The U.S. Needs Clean Energy, Not More Oil and Gas Leasing

 o meet our climate commitments, the United States must significantly reduce its current level of fossil fuel exploitation and not develop fossil fuel reserves in new areas.

An aerial view of a line of dispersing oil moving past an offshore drilling rig in the Gulf of Mexico on May 26, 2010, following a massive spill from the BP disaster on May 4.


U.S. Coast Guard

Amid a worsening climate crisis, senseless war in Ukraine, and soaring energy prices, some are calling for the Secretary of the Interior to conduct new offshore oil and gas leasing in the next five-year program. But opening up more of our ocean to polluting drilling would have no impact on current prices or production. New offshore leasing doesn’t result in oil supply hitting the market for five or more years, and the fossil fuel industry is already sitting on leases that could produce oil and gas at current levels for a decade. The only thing new leasing would do is lock in fossil fuel infrastructure and climate pollution for decades, even as our planet continues to warm.  

Today, we are releasing a new issue brief: The Case Against New Offshore Oil and Gas Leasing on the Outer Continental Shelf. The Secretary of the Interior is empowered under the law to determine what will best meet national energy needs. And it begins with a five year program that offers no new leasing.

The Secretary of Interior should propose a five-year leasing program with no lease sales because: 

  1. the impacts of no new leasing on current U.S. oil and gas production would be negligible given the substantial oil reserves already under lease (a projected reduction in production of only 2 percent by 2035); 
  2. the U.S. economy's demand for fossil fuels is expected to significantly decline in the coming years thanks to efficiency, electrification technologies, and transportation and other policies;
  3. new leasing would do nothing to alleviate current high energy prices; and
  4. more leasing courts climate catastrophe and is inconsistent with the Biden administration’s commitment to cut carbon emissions by at least 50 percent by 2030, and incompatible with a goal of keeping global warming under 1.5 degrees Celsius.

The country already has more than enough offshore area and oil and gas reserves under lease 

Even without new leasing, there is enough oil and gas supply in existing offshore leased areas to continue producing at significant rates into the 2030s and beyond. Industry already has 11 million acres leased offshore, only a quarter of which they’re actually using, and the U.S. has been a net exporter of petroleum for the past several years.

NRDC commissioned energy analytics firm OnLocation to analyze the production impacts of no new oil and gas leasing in the Gulf of Mexico beginning in 2021. They concluded that even in 2035, U.S. oil production would be 13.5 million barrels per day without new Gulf leasing, a decline of only 2.3 percent from the continued leasing scenario.
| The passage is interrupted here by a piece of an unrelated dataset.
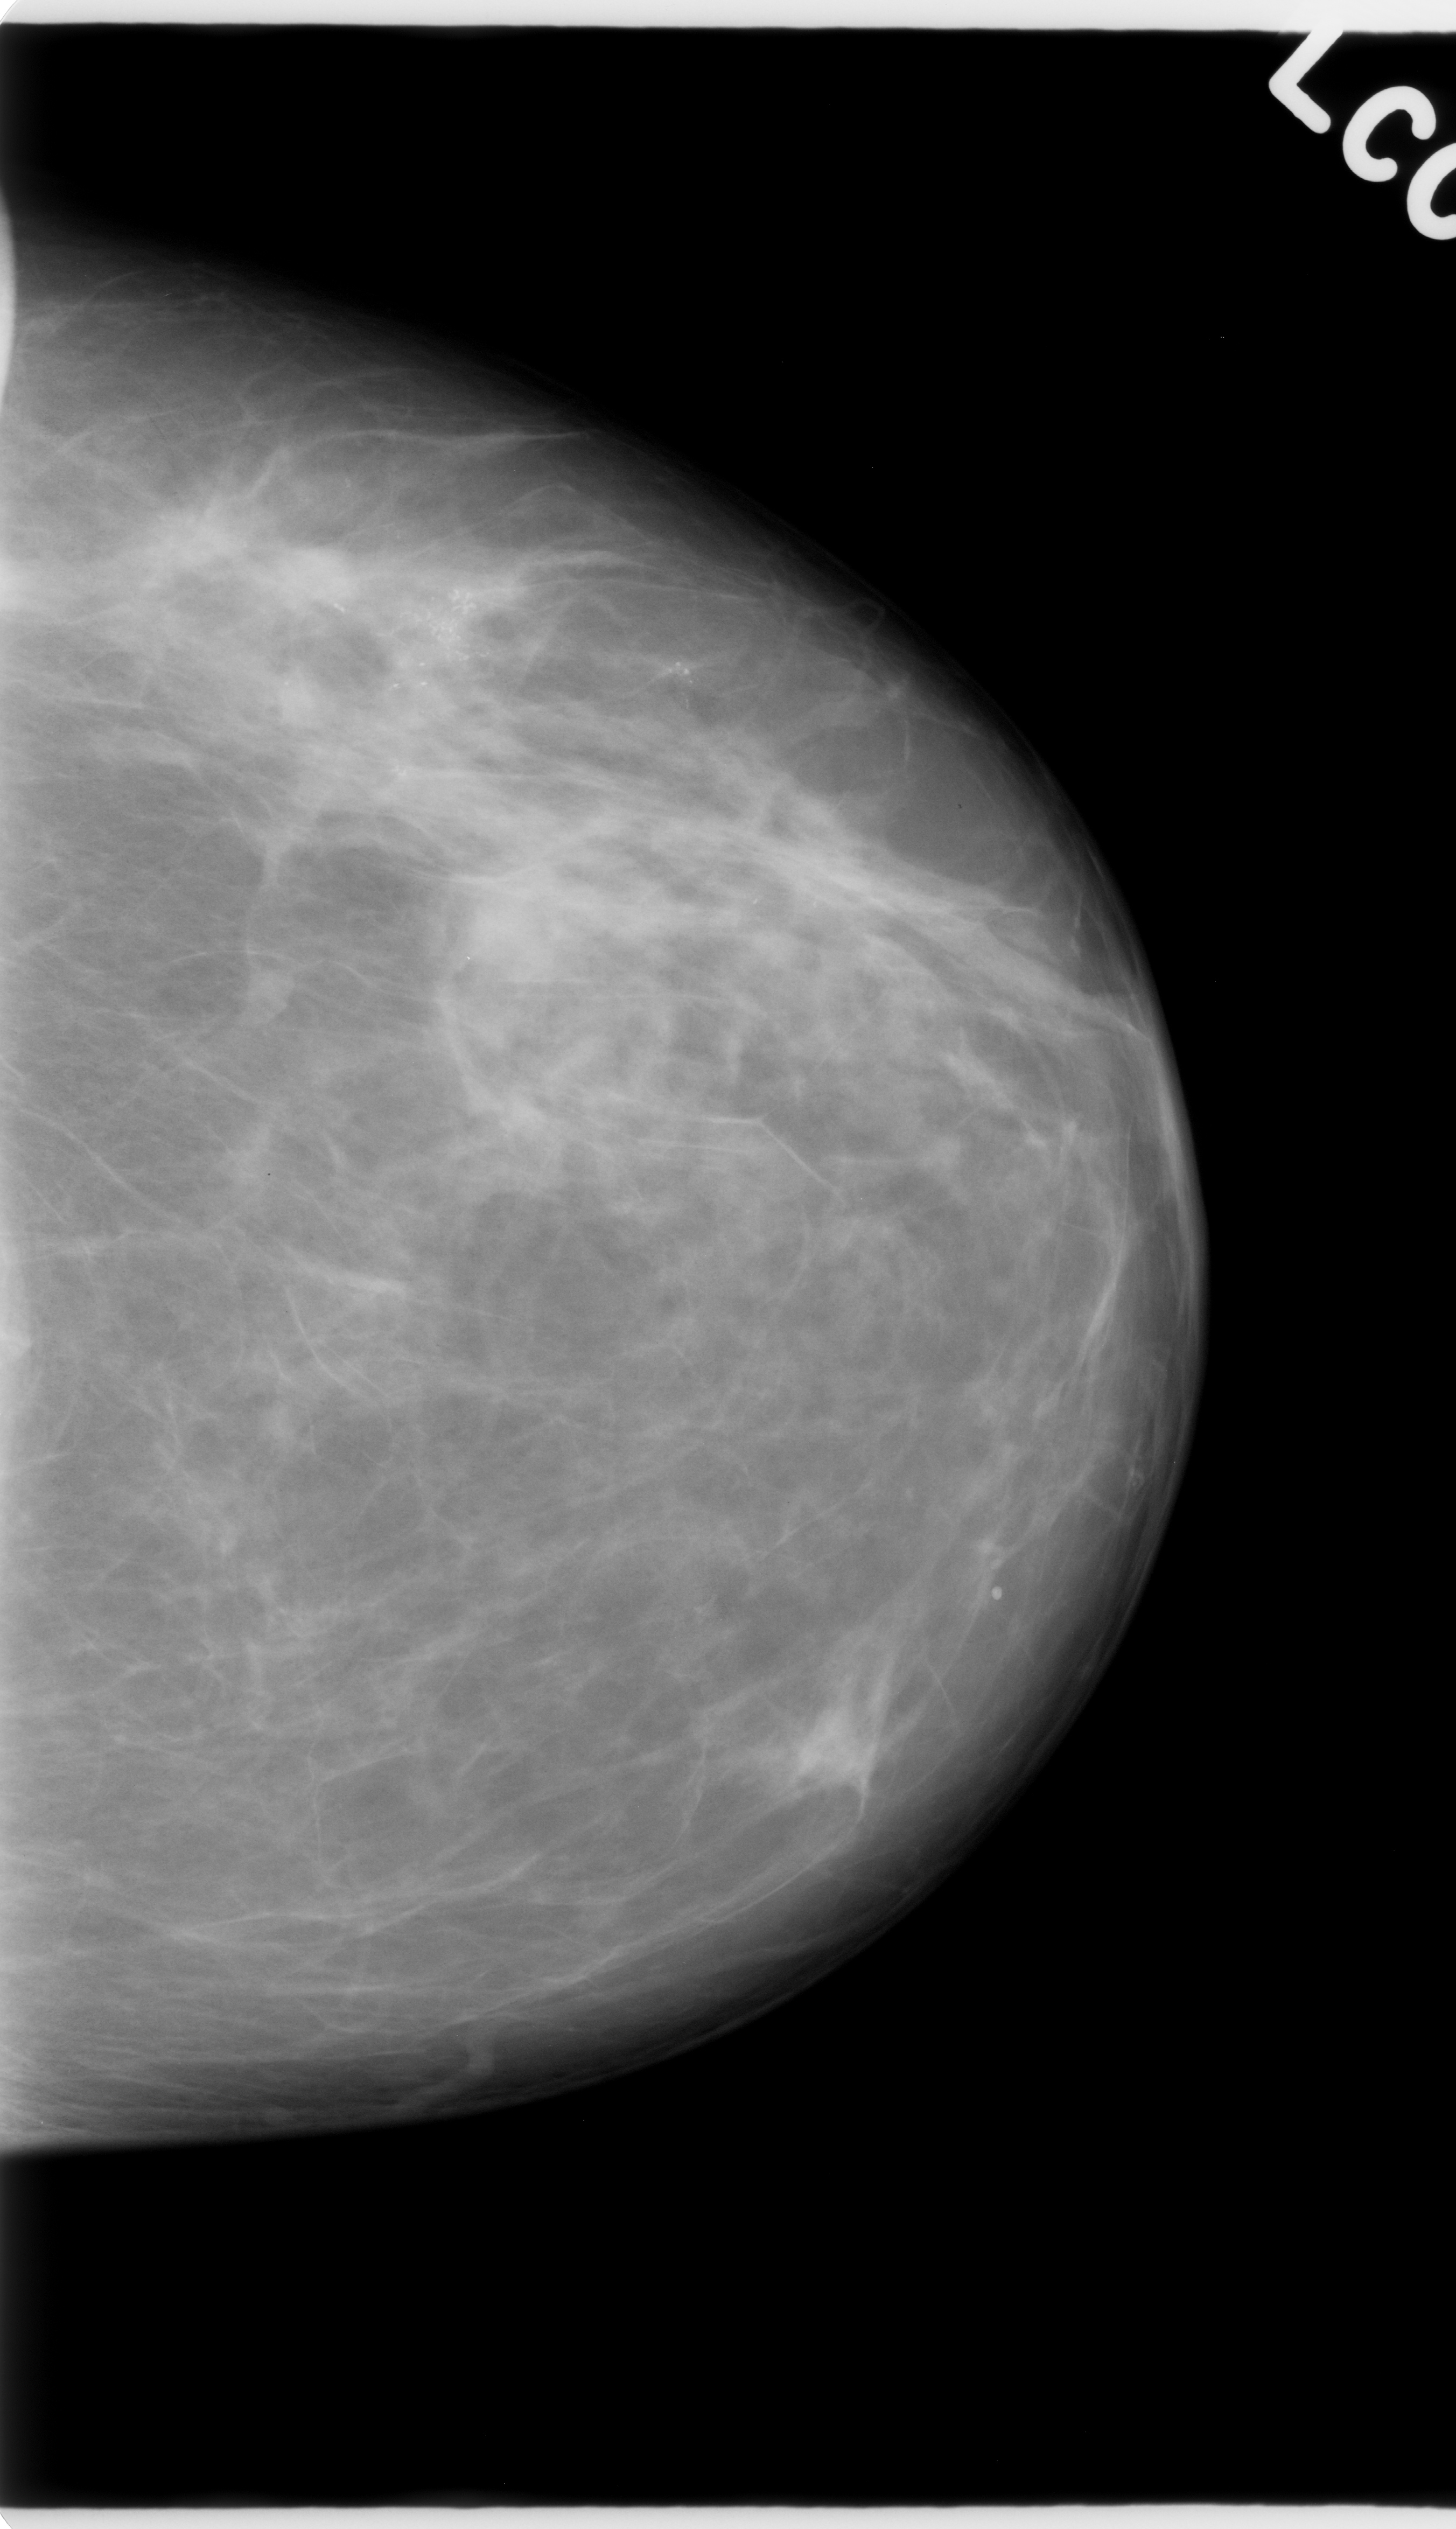
Scanned film-screen mammogram; left breast; CC view; 1456 × 2529 image matrix.
Expert-marked regions of interest on this image (one box per marked abnormality):
- Finding 1 of 2: calcifications, morphology pleomorphic, distribution clustered; BI-RADS assessment category 5; subtlety rating 5 on a 1 (subtle) to 5 (obvious) scale; pathology result (as recorded, not read from the image): malignant: box from (x=0, y=465) to (x=587, y=772) px
- Finding 2 of 2: calcifications, morphology pleomorphic, distribution clustered; BI-RADS assessment category 5; pathology result (as recorded, not read from the image): malignant: (x=594, y=594)–(x=772, y=781)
Other firms have conducted similar analyses and found comparable results.

No new leasing would have no impact on oil prices until after 2030. The OnLocation analysis projects that by 2035, no new leasing could lead to a 2 cents per gallon increase compared to the continued new leasing scenario, an increase of less than 1 percent. As we’ve seen in recent months, a multitude of other factors have a far greater impact on global oil prices than new offshore leasing would have. Fossil fuel executives themselves cite “investor pressure to maintain capital discipline” as the primary reason they are not more quickly ramping up production with high prices. 

Demand is dropping

Just as importantly, any decline in offshore oil production with no new leasing would be more than offset by an anticipated drop in fuel consumption. Rhodium Group, a leading independent energy research firm, forecast the effects of federal and state vehicle and utility sector policies that were on the books as of May 2021. Analysts found that by 2027, demand for transportation fuels (which accounts for about 70 percent of U.S. petroleum consumption) will be 8 to 12 percent below 2019 levels, and that by 2030, demand will be 10 to 15 percent below 2019 levels. Additional vehicle policies currently under consideration at the state and federal levels, if implemented, will decrease oil demand even further.

We need to sharply curb fossil fuel production 

New offshore oil and gas leasing would make it nearly impossible to keep global warming below 1.5 degrees Celsius by the end of this century, which is what scientists have determined is necessary to prevent catastrophic climate change impacts. Instead of investing in additional oil and gas infrastructure that would lock the nation into future decades of pollution and climate warming, it’s crucial to invest in clean energy technologies that rely on renewable fuels that will help us stabilize the climate and are not subject to global market swings. 

The country needs clean energy

The Secretary of the Interior should propose a five-year program with no new offshore oil and gas leasing. Given the substantial reserves already under lease, stopping new leasing would have minimal projected impacts on U.S. fossil fuel production, which will be more than made up by the country’s anticipated energy conservation gains. Indeed, just the federal and state-level efficiency policies that are currently in place will produce energy savings that dwarf the projected production reduction from no new leasing. To meet our climate commitments, the United States must significantly reduce its current level of fossil fuel exploitation and not develop fossil fuel reserves in new areas. Secretary Haaland should use her discretion to move the country away from more offshore leasing.